▶ EXERCISE GOAL
Scan the data below for the string "down". Show every line where it turns up.

▶ PROVIDED RECORDS
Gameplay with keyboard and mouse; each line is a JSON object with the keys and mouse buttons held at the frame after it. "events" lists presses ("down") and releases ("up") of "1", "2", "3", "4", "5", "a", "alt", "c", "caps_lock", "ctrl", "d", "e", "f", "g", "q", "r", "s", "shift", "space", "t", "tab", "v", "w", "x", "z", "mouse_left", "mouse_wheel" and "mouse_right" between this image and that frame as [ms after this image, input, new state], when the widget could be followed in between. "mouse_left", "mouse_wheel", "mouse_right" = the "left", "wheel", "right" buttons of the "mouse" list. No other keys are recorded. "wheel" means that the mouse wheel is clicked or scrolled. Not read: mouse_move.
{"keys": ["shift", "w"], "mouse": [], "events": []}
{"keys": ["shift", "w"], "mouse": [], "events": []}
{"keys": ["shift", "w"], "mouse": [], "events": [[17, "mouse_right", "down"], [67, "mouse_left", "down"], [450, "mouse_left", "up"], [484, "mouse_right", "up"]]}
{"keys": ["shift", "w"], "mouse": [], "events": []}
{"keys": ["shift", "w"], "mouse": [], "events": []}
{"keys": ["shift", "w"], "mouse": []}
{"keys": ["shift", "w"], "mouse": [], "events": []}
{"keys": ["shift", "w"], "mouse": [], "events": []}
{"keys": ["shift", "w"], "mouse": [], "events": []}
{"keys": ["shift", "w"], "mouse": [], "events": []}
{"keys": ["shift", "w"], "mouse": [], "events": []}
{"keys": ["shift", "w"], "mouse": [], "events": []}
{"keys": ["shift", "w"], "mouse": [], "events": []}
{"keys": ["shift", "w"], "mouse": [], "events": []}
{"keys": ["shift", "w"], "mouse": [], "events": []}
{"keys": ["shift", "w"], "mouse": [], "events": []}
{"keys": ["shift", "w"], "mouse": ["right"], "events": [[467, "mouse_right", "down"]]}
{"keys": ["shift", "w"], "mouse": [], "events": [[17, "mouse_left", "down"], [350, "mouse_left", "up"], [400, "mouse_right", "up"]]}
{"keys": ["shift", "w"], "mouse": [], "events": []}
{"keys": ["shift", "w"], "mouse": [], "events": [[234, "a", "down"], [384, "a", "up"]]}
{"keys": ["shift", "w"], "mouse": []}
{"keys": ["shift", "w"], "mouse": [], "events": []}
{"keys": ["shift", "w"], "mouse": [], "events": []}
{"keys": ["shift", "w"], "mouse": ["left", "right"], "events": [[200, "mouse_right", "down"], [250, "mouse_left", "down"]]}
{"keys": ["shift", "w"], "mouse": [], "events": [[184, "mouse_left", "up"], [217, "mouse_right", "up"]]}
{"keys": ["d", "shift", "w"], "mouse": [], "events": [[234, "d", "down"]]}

▶ SOLUTION TO THE PROBLEM
Gameplay with keyboard and mouse; each line is a JSON object with the keys and mouse buttons held at the frame after it. "events" lists presses ("down") and releases ("up") of "1", "2", "3", "4", "5", "a", "alt", "c", "caps_lock", "ctrl", "d", "e", "f", "g", "q", "r", "s", "shift", "space", "t", "tab", "v", "w", "x", "z", "mouse_left", "mouse_wheel" and "mouse_right" between this image and that frame as [ms after this image, input, new state], when the widget could be followed in between. "mouse_left", "mouse_wheel", "mouse_right" = the "left", "wheel", "right" buttons of the "mouse" list. No other keys are recorded. "wheel" means that the mouse wheel is clicked or scrolled. Not read: mouse_move.
{"keys": ["shift", "w"], "mouse": [], "events": [[17, "mouse_right", "down"], [67, "mouse_left", "down"], [450, "mouse_left", "up"], [484, "mouse_right", "up"]]}
{"keys": ["shift", "w"], "mouse": ["right"], "events": [[467, "mouse_right", "down"]]}
{"keys": ["shift", "w"], "mouse": [], "events": [[17, "mouse_left", "down"], [350, "mouse_left", "up"], [400, "mouse_right", "up"]]}
{"keys": ["shift", "w"], "mouse": [], "events": [[234, "a", "down"], [384, "a", "up"]]}
{"keys": ["shift", "w"], "mouse": ["left", "right"], "events": [[200, "mouse_right", "down"], [250, "mouse_left", "down"]]}
{"keys": ["d", "shift", "w"], "mouse": [], "events": [[234, "d", "down"]]}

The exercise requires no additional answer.